● **Study questions**
1) In the horse training text, what does the trainer do with a colt before getting on it?
2) Carry on writing the horse training text, starting right after its last sentence.

Start of Excerpt

All breeds of horses welcome, all level of owners welcome.
In 30 days we begin to establish routine, and expectations of what is a correct reaction and what isn't for whatever level of training we are teaching, we will work on foundation and respect.
In 60 days these new things start to become habits and in 90 days usually what we have taught will stick if the new owner is willing to invest the time to pick up where we left off several times a week or more and has the skills to continue.
With 120 plus days a horse can start to have a few extra days off and retain what we have taught as the new habits become solid routine and part of who they are. This is easier to hand a horse off to someone who works full time and wants to enjoy a weekend ride once a week or bi weekly. Depending on the horse 120 days will usually do it.
Cross training and exposure that is routine is super important for me. I like hauling my horses all over, Grass Lands, BLM, Mountain trails, different arenas, the stock yard, and riding at home is last priority.
My horses in training all stand tied saddled for hours at the trailer, haul and get used to new places and get over having new places be scary because new is normal.
I ride with my dogs out and about, the kids jump on the trampoline while I work colts in the round pen. Its just normal to have chickens, goats and kids all over across the fence. We live on a heavy traveled road and our horse pens sit down so cars zip overhead all day and night, ducks fly from the pond while we work and the neighbors have show cows. I mean the list goes on and on of the things they will see while here, and learn to cope with. Wood corrals with hot wire keep the safe and comfy.
There are a lot of trainers who can train a horse faster than me, some can whip a barrel pattern on one or spur a spin onto them. Shoot there are guys who can get on a colt in a few days after getting a halter on them. I drive, teach them to hobble, and sack them out well before I swing a leg. By ride 10 I am usually out of the round pen and arena. In the barrel pen, CORRECT is always first for me, speed will come with confidence and correctness. This is why I have had such great success in handing off 4 -6yr old horses to older clients and youth knowing they are safe.

End of Excerpt
Start of Recorded information

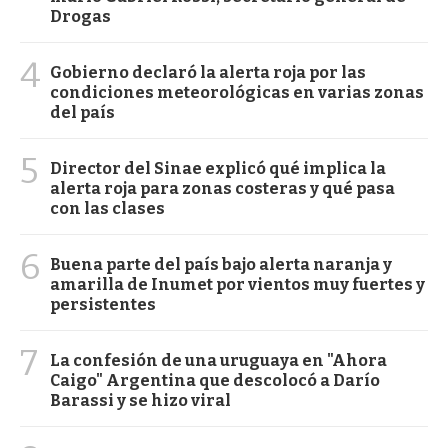
Drogas
4
Gobierno declaró la alerta roja por las
condiciones meteorológicas en varias zonas
del país
5
Director del Sinae explicó qué implica la
alerta roja para zonas costeras y qué pasa
con las clases
6
Buena parte del país bajo alerta naranja y
amarilla de Inumet por vientos muy fuertes y
persistentes
7
La confesión de una uruguaya en "Ahora
Caigo" Argentina que descolocó a Darío
Barassi y se hizo viral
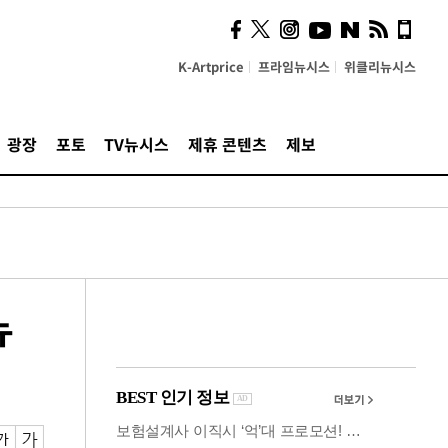
시, 스마트폰 액세서리에
NFC 더했다
K-Artprice
프라임뉴시스
위클리뉴시스
광장
포토
TV뉴시스
제휴 콘텐츠
제보
뉴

End of Recorded information

● **Results**
1) The trainer drives the colt, teaches it to hobble, and sacks it out.

2)
I have always said that solid consistent riding ( not vigorous hard or long rides to start, but easy, smooth rides/training sessions that accomplish things in order / short intervals that are consistent ) routine will instill confidence, fitness, and make a solid honest horse. Time and time again over the last 15 yrs I have proved that theory right. Whether a trail horse for a client, a barrel, rope, race or ranch horse, consistent patient riding pays off in the long run.
I spent a few years riding for world class cutters, reiners and then out on a huge ranch in Eastern Oregon for a winter which was a whole different kind of skills and training needed for basic survival on 2 and 3 yr olds, then onto riding race horses, endurance horses and then into the barrel horse world, team sorting, roping and coaching kids in high school rodeo, as rodeo queens. I owned the largest resident Girl Scout Horse Camp in California, were we employed 15-30 head of horses for camps, fully run by myself, husband and a handful of high school girls who rode with me. I have invested my life and self to learning, providing the best care for each horse and improving each horse to the best of their abilities for their usefulness for a job desired.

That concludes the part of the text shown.